MiDiagnostics also plans to develop its breath test to detect conditions other than SARS-CoV-2 and has its eye on other respiratory diseases, including influenza and RSV, as well as tuberculosis.

However, the company also expects it may encounter hurdles in implementing the breath test. For example, the developers will need to ensure that the test is tamper proof and that people are actually blowing into the breath testing system. "We need to make sure that at the end of testing, there's a green light or some other indicator that enough of a sample volume was collected," Verleysen said, adding, "If people pretend to blow into the device, we need to know."

An additional task ahead of the firm before it can move ahead with manufacturing plans is to make the breath test more affordable and design it for manufacturing at high volumes. "At present, we are not able to manufacture millions of these, so the current feasibility study involving about 200 people will help use decide what parts of the design need changing," Verleysen said.

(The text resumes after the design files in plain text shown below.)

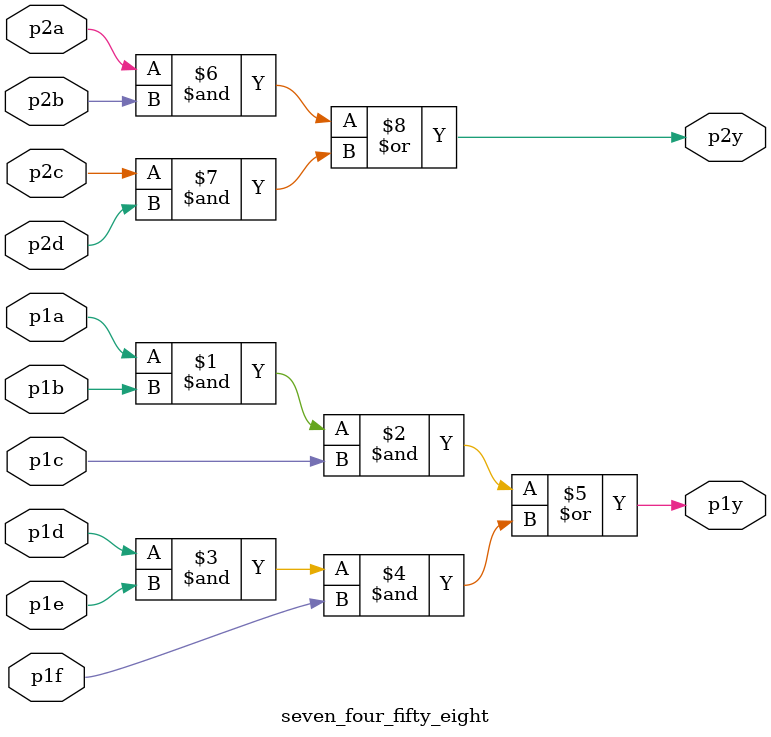
<source format=v>
module seven_four_fifty_eight ( 
    input p1a, p1b, p1c, p1d, p1e, p1f,
    output p1y,
    input p2a, p2b, p2c, p2d,
    output p2y );
    assign p1y = ((p1a & p1b & p1c) | (p1d & p1e & p1f));
    assign p2y = ((p2a & p2b) | (p2c & p2d));

endmodule

</source>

As MiDiagnostics continues to integrate and validate the breath capture device and qPCR instrument, it has plans to develop an instrument that enables blowing directly into a tube connected to the diagnostic instrument. That will entail additional engineering to design a portal that allows air into the instrument and then closes to allow PCR reactions, which is not an easy technical task, Verleysen said.

Ray noted that liters of sample per minute can be collected by a breath capture device, whereas PCR typically requires a one microliter sample for testing. "Something has to capture the aerosol and bring it into a reaction chamber to be tested, and that requires a capture device with a surface that is relatively large compared to a PCR chamber," he said, adding, "Those are engineering steps that are challenging, but Imec and MiDiagnostics have the people who can solve them."